Ocean Sports is a family-run watersports and scuba business in Edmonton. When COVID-19 hit, they had just set up a large booth at the Edmonton Boat Show. The provincial government cracked down on gatherings and the event closed just 4 hours in. They lost the money invested in the trade show and any potential revenue to be earned. They were forced to lay off staff and close. The family doubled down and has taken Ocean Sports to new heights since the pandemic hit. They cut expenses and focused on their online store. They began marketing and advertising to all of Canada. They spent hours responding personally to customer inquiries. They fine-tuned their e-commerce store and insured inventory accuracy.
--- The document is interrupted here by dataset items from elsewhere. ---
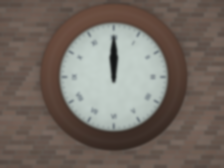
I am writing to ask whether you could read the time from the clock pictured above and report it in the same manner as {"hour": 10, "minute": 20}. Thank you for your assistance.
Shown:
{"hour": 12, "minute": 0}
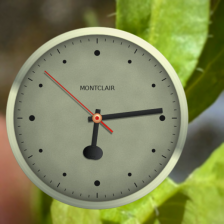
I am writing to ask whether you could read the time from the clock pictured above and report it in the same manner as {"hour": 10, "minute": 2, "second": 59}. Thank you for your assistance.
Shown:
{"hour": 6, "minute": 13, "second": 52}
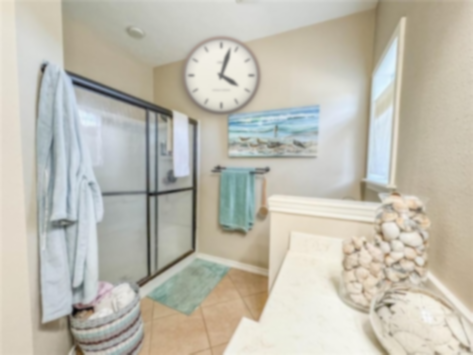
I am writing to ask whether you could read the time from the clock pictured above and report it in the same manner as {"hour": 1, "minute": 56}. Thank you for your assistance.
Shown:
{"hour": 4, "minute": 3}
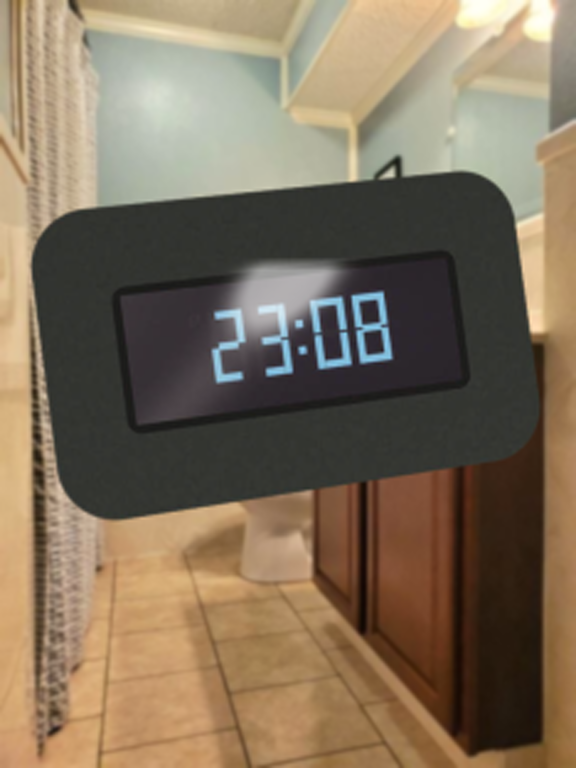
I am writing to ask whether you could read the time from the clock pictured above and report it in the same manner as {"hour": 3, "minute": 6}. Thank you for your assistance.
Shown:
{"hour": 23, "minute": 8}
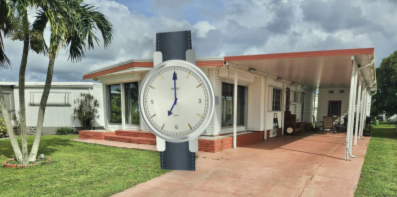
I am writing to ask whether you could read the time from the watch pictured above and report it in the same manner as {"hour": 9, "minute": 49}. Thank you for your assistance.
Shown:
{"hour": 7, "minute": 0}
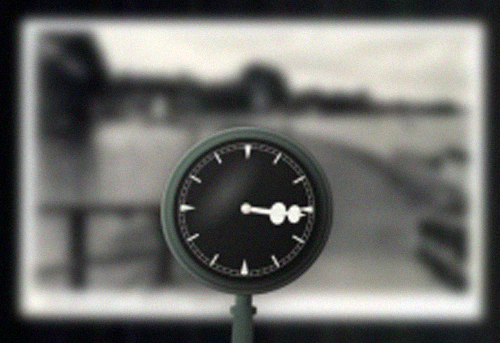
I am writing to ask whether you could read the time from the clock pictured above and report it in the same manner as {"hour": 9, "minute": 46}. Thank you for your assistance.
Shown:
{"hour": 3, "minute": 16}
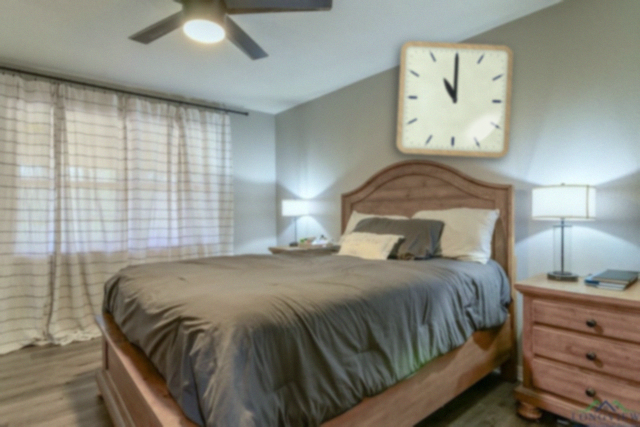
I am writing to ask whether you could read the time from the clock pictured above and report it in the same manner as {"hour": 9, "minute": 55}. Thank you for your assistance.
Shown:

They now operate with fewer staff, who have taken on new roles and connect with customers in store and online. To encourage orders across Canada, they introduced free shipping on most orders over $99.
Caribbean Flavas Restaurant & Catering began as its owner’s thesis project at the University of New Brunswick. He presented his thesis, "Can an ethnic restaurant survive in a predominantly white market” to 5 professors – it was poorly received. He lost his scholarship and student visa and was nearly deported. He asked his parents to move from Trinidad to help open the restaurant and 16 years later it is thriving. When COVID-19 hit, the business had to lay off long-time employees, their catering engagements decreased and indoor dining was restricted. To ensure their customers felt safe, they used a sticker system for takeout that captured the name of the employee who prepared the meal and his/her temperature. They also sealed each container to prevent contamination. The family tackled the need for food in their community by introducing a Buy One, Give One program. They have fed 1,000s of Fredericton's most vulnerable citizens (the homeless, essential workers, etc.) one meal per day. They teamed up with local food banks, shelters, hospitals, testing stations and schools to get the word out.
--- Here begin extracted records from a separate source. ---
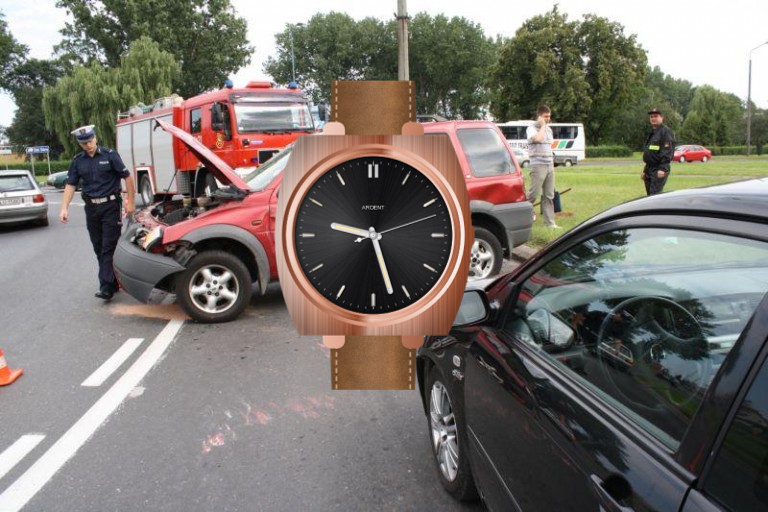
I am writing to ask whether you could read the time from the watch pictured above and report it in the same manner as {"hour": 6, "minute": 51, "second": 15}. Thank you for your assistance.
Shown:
{"hour": 9, "minute": 27, "second": 12}
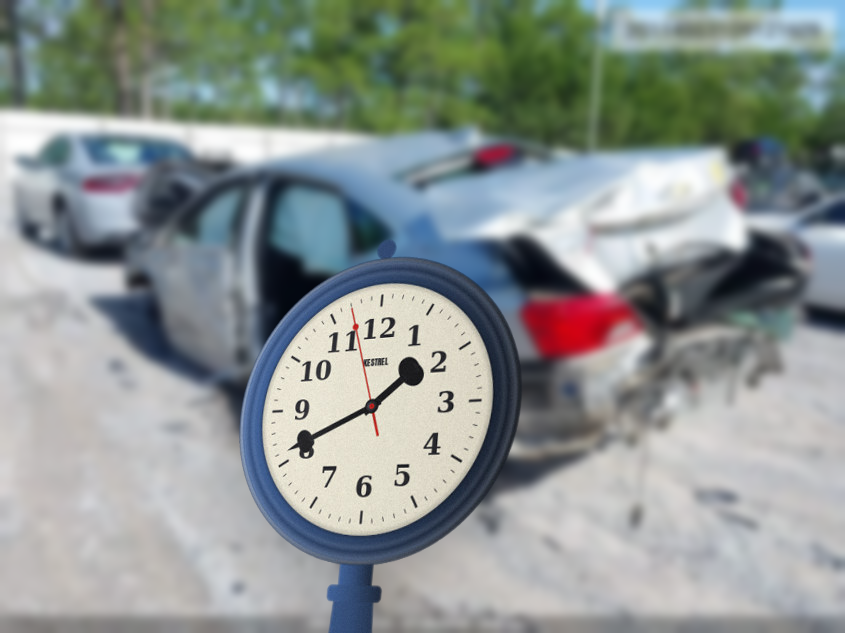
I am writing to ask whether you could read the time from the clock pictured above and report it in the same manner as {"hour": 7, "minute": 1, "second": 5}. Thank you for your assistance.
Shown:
{"hour": 1, "minute": 40, "second": 57}
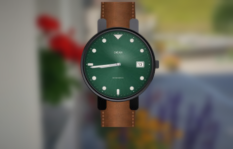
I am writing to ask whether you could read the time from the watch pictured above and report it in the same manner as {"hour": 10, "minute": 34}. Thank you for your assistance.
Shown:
{"hour": 8, "minute": 44}
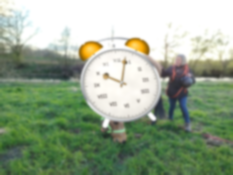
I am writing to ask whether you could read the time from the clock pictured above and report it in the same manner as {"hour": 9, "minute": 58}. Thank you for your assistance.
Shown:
{"hour": 10, "minute": 3}
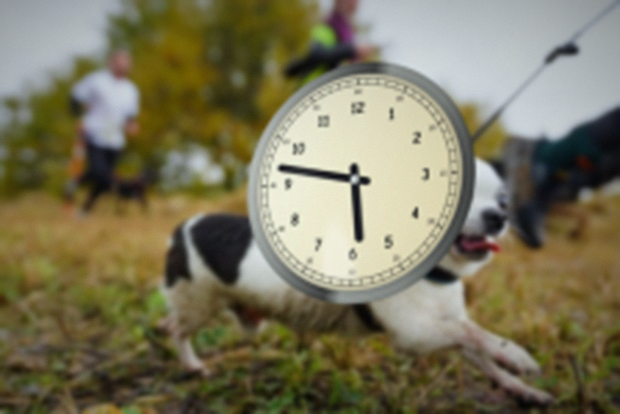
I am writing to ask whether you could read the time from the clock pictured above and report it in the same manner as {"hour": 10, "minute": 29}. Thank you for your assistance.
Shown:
{"hour": 5, "minute": 47}
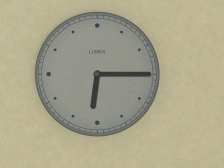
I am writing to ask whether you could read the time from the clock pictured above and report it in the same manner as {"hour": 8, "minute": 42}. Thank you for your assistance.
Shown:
{"hour": 6, "minute": 15}
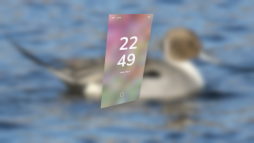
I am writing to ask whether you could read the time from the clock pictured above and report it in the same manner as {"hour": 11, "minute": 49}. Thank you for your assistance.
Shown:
{"hour": 22, "minute": 49}
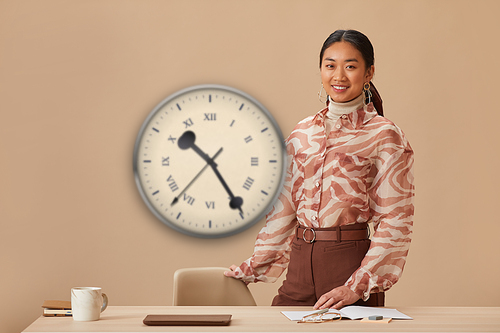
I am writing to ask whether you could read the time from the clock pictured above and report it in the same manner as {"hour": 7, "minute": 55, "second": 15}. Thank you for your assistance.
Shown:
{"hour": 10, "minute": 24, "second": 37}
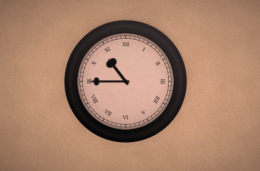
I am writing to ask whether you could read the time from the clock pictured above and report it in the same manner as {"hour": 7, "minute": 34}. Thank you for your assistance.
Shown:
{"hour": 10, "minute": 45}
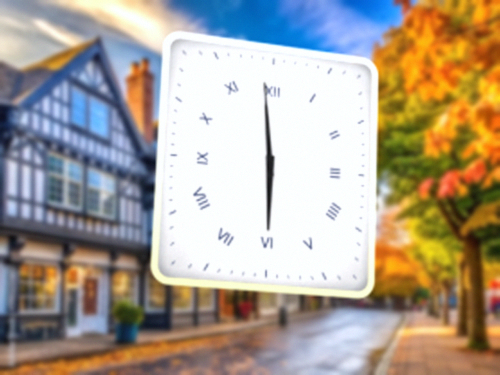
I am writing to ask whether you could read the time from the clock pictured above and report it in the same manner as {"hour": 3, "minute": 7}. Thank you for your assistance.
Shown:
{"hour": 5, "minute": 59}
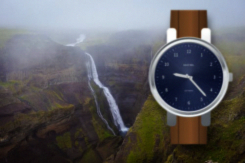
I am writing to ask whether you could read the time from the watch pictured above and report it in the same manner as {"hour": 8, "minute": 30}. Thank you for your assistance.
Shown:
{"hour": 9, "minute": 23}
North Shore Sports Medicine is a physiotherapy clinic that enables patients to receive all the treatments they need in one location. Social responsibility is a fundamental part of their business strategy. They provide many free hours of service to dozens of teams, schools, healthcare initiatives and charities, and pro-bono and subsidized treatments for low-income patients. Their revenue fell 95% during the pandemic and they were left with only enough cash-on-hand to cover 3 months of operations. It forced them to rethink and reinvent their business. To remain open and retain their staff, they raised emergency funding and added virtual telehealth services. They streamlined their processes. To help patients adapt, they created videos on what telehealth is and how it is done. They trained practitioners to conduct telehealth visits, ensuring their team and patients were comfortable. They quadrupled their spending on social media and their website to maintain a strong connection with patients. They reopened at 85% capacity and got back to 100% of pre-COVID revenues within 2 months.